Ángel Collado
Pedro Sánchez is betting on the Spanish presidency of the European Union next summer as his great personal trump card ahead of the elections at the end of the year, and he is already focusing on this objective, oblivious to his allies’ stumbling blocks.
In the midst of an internal government crisis over the “only yes is yes” law, with more than 500 rapists and paedophiles benefiting from the legal reform, the chief executive has made his first preparatory tour of the presidency, with stops in Austria, Croatia and Slovenia.
At the same time as Sánchez seeks to make amends in European foreign policy for the setbacks and the spectacle of cabinet division in domestic politics, his Podemos partners have not hesitated to reopen another front of dissent, and precisely on the main issue that occupies the EU in its own defence: military support for Ukraine.
As the election dates draw nearer -the regional and municipal elections on 28 May and the general elections between November and December- the party founded by Pablo Iglesias, now led by ministers Ione Belarra and Irene Montero,
Podemos is cultivating its more populist profile in the face of the government’s projects in the pipeline after seeing how Sánchez admitted last summer to the legal botch-up of the ‘only yes is yes’ that he now has to change. History has just repeated itself with the law to promote sex change, also Montero’s responsibility and accepted by Sánchez, despite the discomfort of the PSOE’s feminists, so as not to open another rift in his cabinet.
Despite Sánchez’s assumption of Podemos’ positions on social engineering, the leaders of the far-left party have not ceased to highlight their differences with foreign policy, an area in which the president of the government does exercise his authority by taking a pro-European and Atlantist line, the traditional line of the PSOE.
In order to prepare for the Spanish presidency of the EU, the Prime Minister intends to make specific visits to most EU countries before June. After travelling to Austria, Croatia and Slovenia last week, in March he will make time to travel to Ireland, Denmark and Finland, while he is trying to include Italy in another upcoming tour.
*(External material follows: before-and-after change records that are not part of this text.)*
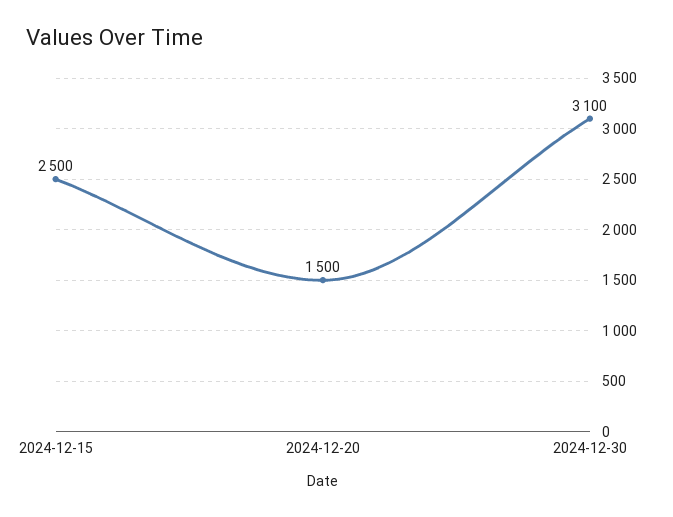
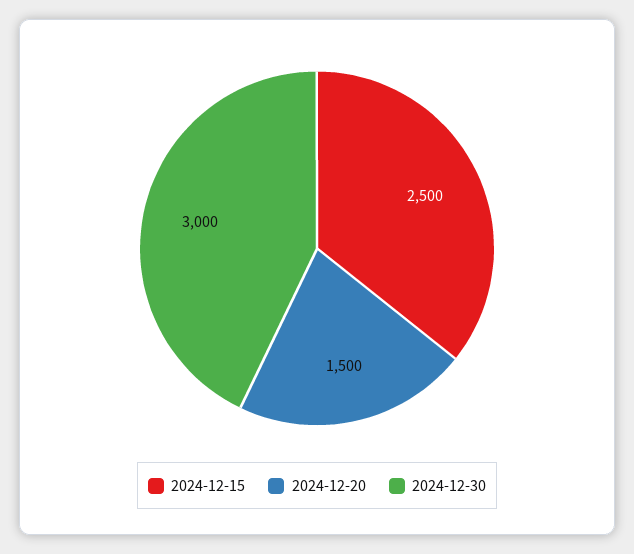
  {
    "2024-12-15": 2500,
    "2024-12-20": 1500,
-   "2024-12-30": 3100
+   "2024-12-30": 3000
  }

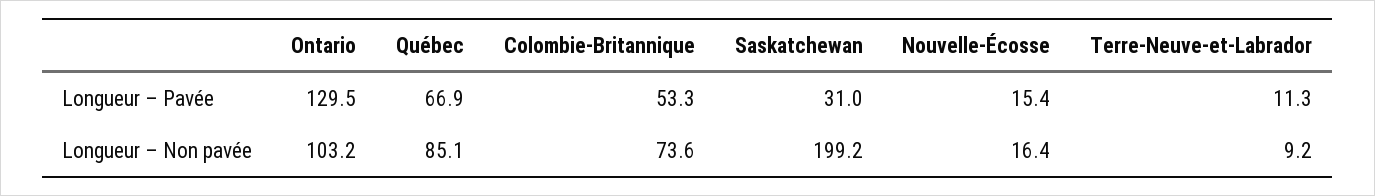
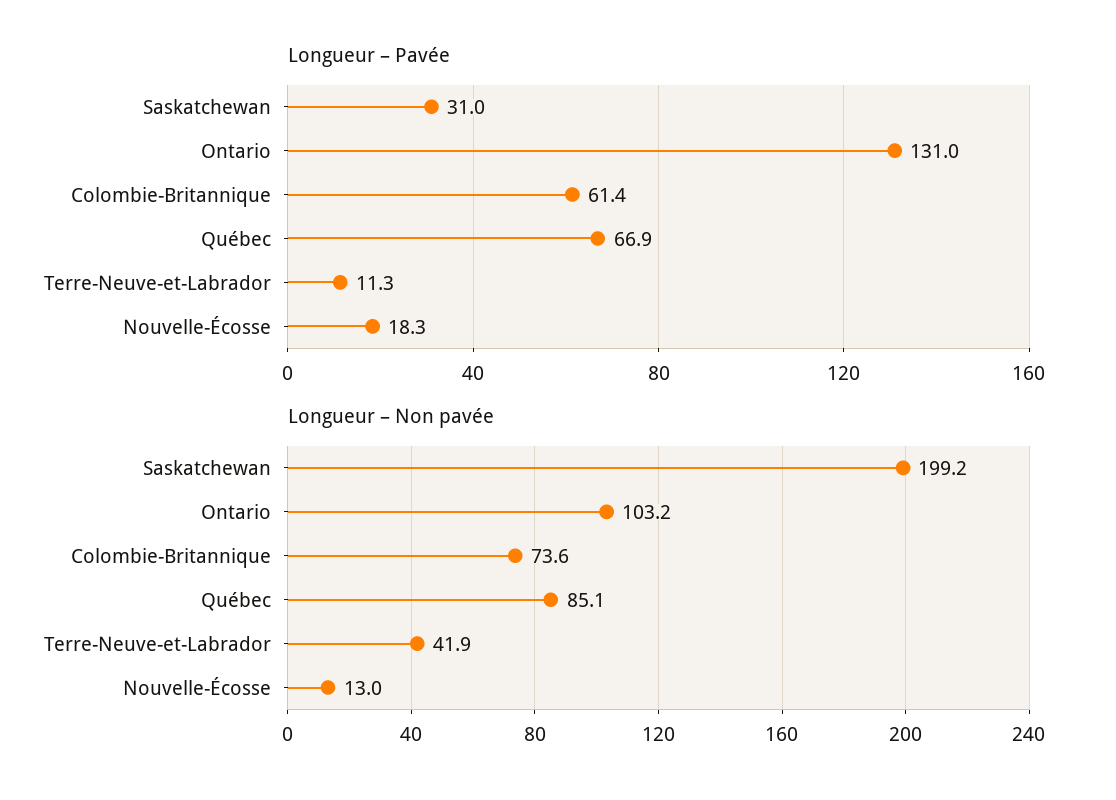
  {
    "Longueur – Pavée": {
-     "Ontario": 129.5,
+     "Ontario": 131,
      "Québec": 66.9,
-     "Colombie-Britannique": 53.3,
+     "Colombie-Britannique": 61.4,
      "Saskatchewan": 31,
-     "Nouvelle-Écosse": 15.4,
+     "Nouvelle-Écosse": 18.3,
      "Terre-Neuve-et-Labrador": 11.3
    },
    "Longueur – Non pavée": {
      "Ontario": 103.2,
      "Québec": 85.1,
      "Colombie-Britannique": 73.6,
      "Saskatchewan": 199.2,
-     "Nouvelle-Écosse": 16.4,
+     "Nouvelle-Écosse": 13,
-     "Terre-Neuve-et-Labrador": 9.2
+     "Terre-Neuve-et-Labrador": 41.9
    }
  }

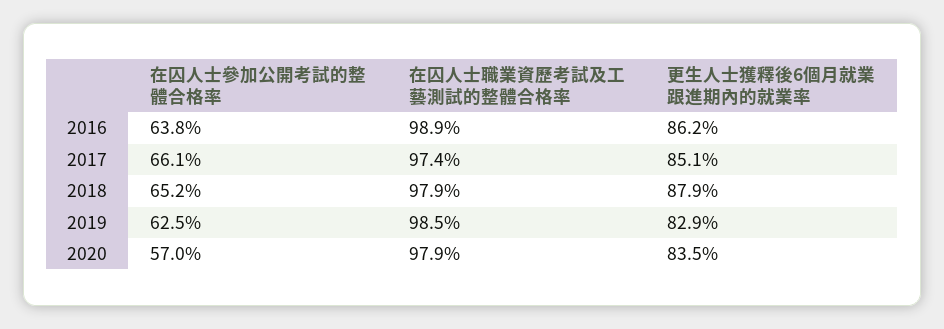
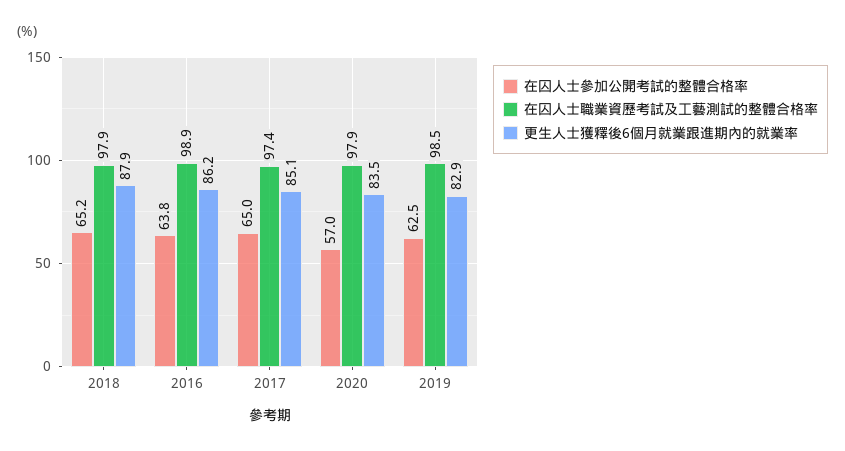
  {
    "在囚人士參加公開考試的整體合格率": {
      "2016": 63.8,
-     "2017": 66.1,
+     "2017": 65,
      "2018": 65.2,
      "2019": 62.5,
      "2020": 57
    },
    "在囚人士職業資歷考試及工藝測試的整體合格率": {
      "2016": 98.9,
      "2017": 97.4,
      "2018": 97.9,
      "2019": 98.5,
      "2020": 97.9
    },
    "更生人士獲釋後6個月就業跟進期內的就業率": {
      "2016": 86.2,
      "2017": 85.1,
      "2018": 87.9,
      "2019": 82.9,
      "2020": 83.5
    }
  }

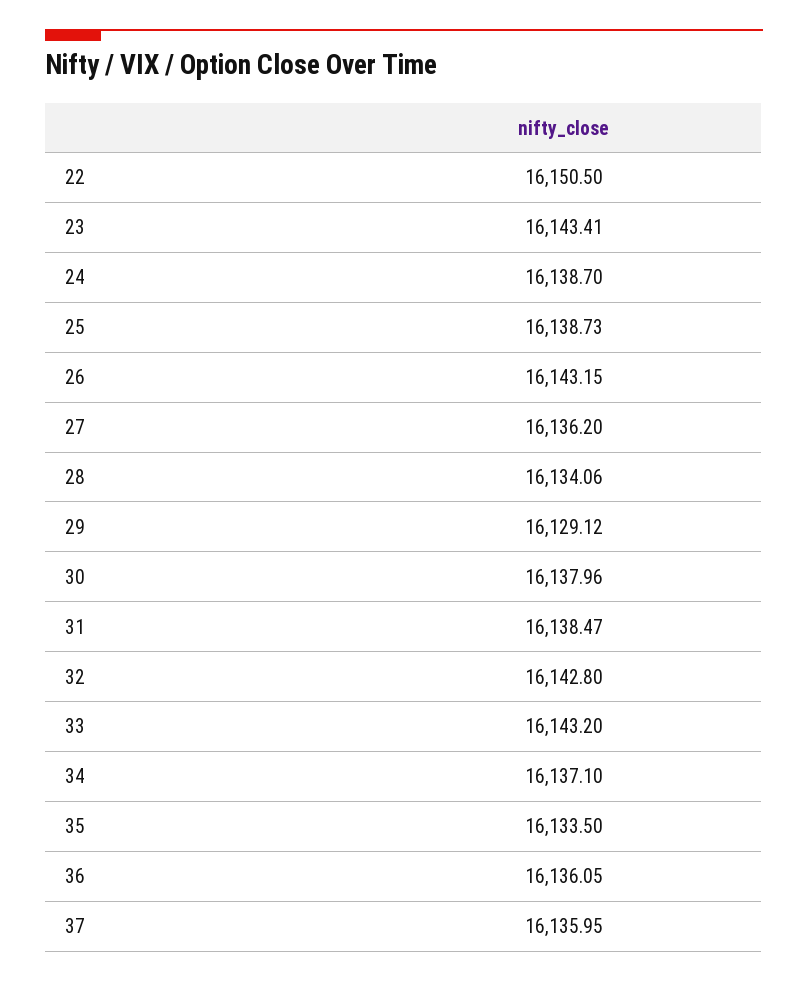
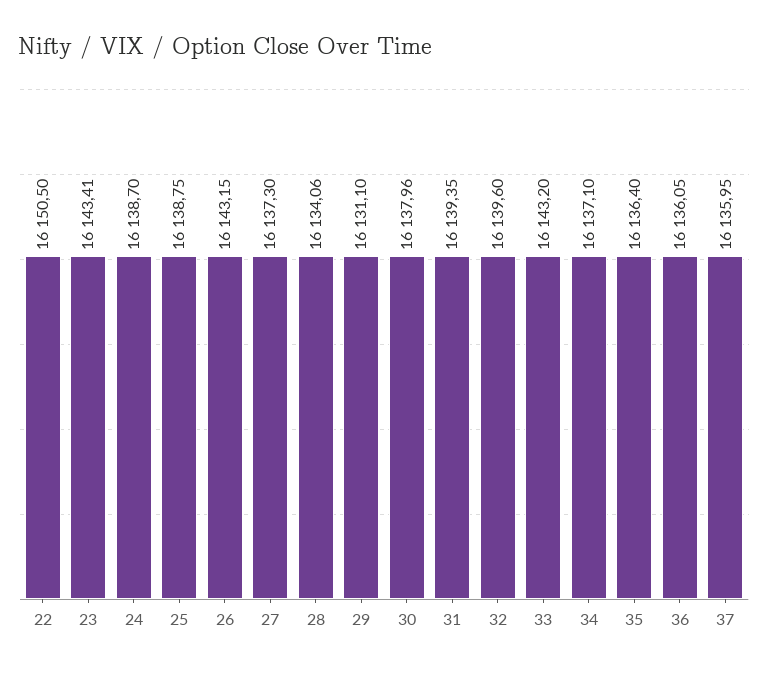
  {
    "22": 16150.5,
    "23": 16143.41,
    "24": 16138.7,
-   "25": 16138.73,
+   "25": 16138.75,
    "26": 16143.15,
-   "27": 16136.2,
+   "27": 16137.3,
    "28": 16134.06,
-   "29": 16129.12,
+   "29": 16131.1,
    "30": 16137.96,
-   "31": 16138.47,
+   "31": 16139.35,
-   "32": 16142.8,
+   "32": 16139.6,
    "33": 16143.2,
    "34": 16137.1,
-   "35": 16133.5,
+   "35": 16136.4,
    "36": 16136.05,
    "37": 16135.95
  }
Podemos has no problem counter-programming the prime minister’s international promotion. With Sánchez out of Spain and surrounded by foreign leaders who support Ukraine in the face of the Russian invasion, Belarra, his minister for Social Rights as well as secretary general of Podemos, demanded a halt to the delivery of military equipment to Zelenski.
The leader of the populist party proposed that the Executive of which she forms part should not “follow the lead” of the United States, put an end to the “escalation of war” which, in her opinion, involves delivering arms to Ukrainian troops, and promote a diplomatic solution within the EU to the conflict unleashed by Putin.
Belarra gave as an example in “the search for peace” that Podemos advocates the left-wing governments of Latin American countries such as Argentina, Colombia and Brazil, which have refused to provide weapons to Zelenski despite having Russian material in their arsenals that could be used immediately by Ukrainian troops.
Sánchez, accused of being a warmonger, had to respond to his minister before returning to Spain to stress that one cannot be equidistant between Russia and Ukraine because in a war that he described as “pure colonialism” and in which it turns out that “there is an aggressor and an aggressed; and we are with the aggressed”.
If in the internal struggle for the banner of feminism Sánchez gave in to Podemos at the expense of the PSOE, on foreign policy the president of the government does not admit any competition or questioning.